» **Instructions to follow**: Where a line of the records holds the string "lines", copy that line.

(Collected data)

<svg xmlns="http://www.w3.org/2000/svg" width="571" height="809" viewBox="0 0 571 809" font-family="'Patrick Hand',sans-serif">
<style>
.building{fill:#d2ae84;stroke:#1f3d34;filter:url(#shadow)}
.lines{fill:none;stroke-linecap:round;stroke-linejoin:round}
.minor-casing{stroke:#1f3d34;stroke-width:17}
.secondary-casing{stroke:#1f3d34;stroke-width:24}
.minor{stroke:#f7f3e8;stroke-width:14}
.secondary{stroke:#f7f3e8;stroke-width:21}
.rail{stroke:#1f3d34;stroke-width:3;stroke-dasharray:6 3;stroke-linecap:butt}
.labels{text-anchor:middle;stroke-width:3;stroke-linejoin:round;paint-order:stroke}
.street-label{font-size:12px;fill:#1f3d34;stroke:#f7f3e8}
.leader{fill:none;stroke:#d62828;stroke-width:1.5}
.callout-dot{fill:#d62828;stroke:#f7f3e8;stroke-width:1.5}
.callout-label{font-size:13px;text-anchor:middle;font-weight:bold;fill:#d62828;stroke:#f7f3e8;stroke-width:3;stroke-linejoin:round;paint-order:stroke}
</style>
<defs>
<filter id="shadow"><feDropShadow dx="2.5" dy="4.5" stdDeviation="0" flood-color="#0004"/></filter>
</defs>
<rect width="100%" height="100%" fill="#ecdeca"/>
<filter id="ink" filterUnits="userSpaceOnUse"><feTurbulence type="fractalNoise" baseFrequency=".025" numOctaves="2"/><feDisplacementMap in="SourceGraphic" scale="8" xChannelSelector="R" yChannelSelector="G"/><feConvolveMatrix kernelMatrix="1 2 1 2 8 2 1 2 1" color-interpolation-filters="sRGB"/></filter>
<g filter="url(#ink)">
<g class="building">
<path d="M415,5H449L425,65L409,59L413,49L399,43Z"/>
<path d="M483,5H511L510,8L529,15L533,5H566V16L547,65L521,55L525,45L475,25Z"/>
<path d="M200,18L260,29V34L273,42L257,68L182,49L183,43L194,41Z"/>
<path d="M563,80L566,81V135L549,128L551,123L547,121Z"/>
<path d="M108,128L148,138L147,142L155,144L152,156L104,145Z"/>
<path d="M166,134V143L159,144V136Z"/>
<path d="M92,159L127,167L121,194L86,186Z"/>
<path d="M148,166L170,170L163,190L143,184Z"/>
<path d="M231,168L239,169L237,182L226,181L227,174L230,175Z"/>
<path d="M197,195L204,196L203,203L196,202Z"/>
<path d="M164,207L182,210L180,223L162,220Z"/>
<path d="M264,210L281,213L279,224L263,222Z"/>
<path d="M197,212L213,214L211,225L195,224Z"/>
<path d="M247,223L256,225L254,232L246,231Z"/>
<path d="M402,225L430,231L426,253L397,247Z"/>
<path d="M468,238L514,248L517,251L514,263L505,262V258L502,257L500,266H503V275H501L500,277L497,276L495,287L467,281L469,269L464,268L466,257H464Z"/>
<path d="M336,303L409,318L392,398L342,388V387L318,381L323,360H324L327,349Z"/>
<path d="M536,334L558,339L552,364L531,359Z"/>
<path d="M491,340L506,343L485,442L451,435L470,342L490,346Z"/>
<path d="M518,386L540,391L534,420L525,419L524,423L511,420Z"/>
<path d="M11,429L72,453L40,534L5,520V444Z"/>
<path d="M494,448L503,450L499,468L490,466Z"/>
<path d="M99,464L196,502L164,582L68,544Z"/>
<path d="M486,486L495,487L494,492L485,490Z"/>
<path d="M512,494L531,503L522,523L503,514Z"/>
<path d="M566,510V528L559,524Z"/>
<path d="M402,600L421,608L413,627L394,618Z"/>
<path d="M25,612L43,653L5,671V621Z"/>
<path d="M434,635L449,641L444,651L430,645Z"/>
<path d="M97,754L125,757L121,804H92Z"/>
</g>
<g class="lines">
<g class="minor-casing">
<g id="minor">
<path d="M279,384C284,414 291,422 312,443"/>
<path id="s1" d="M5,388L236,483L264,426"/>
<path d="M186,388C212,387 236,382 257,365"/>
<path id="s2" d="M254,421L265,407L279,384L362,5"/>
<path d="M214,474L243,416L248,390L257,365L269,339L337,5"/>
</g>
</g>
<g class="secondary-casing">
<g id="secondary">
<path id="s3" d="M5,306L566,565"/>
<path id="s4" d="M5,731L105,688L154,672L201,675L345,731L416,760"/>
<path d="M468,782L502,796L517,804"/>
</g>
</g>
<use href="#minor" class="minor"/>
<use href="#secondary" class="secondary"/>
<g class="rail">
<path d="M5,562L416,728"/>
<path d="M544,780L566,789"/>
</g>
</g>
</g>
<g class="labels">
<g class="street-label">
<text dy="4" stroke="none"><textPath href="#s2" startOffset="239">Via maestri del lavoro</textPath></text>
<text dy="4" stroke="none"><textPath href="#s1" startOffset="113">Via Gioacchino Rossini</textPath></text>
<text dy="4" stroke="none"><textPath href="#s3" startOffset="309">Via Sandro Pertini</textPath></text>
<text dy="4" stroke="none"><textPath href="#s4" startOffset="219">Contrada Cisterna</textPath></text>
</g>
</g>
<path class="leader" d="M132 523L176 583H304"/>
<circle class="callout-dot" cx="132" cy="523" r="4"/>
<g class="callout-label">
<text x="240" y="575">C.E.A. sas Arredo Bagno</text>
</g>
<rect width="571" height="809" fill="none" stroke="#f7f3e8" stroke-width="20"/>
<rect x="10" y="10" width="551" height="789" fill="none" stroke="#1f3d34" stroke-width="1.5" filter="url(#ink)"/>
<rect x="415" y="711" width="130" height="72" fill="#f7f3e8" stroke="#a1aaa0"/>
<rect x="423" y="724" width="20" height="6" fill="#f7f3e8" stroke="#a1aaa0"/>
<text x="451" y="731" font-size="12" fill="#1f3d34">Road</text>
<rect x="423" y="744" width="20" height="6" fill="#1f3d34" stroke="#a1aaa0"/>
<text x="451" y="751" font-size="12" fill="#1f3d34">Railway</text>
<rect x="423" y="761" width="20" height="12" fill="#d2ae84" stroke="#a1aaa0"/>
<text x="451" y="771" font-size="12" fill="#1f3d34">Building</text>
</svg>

» **Task solution**:
.lines{fill:none;stroke-linecap:round;stroke-linejoin:round}
<g class="lines">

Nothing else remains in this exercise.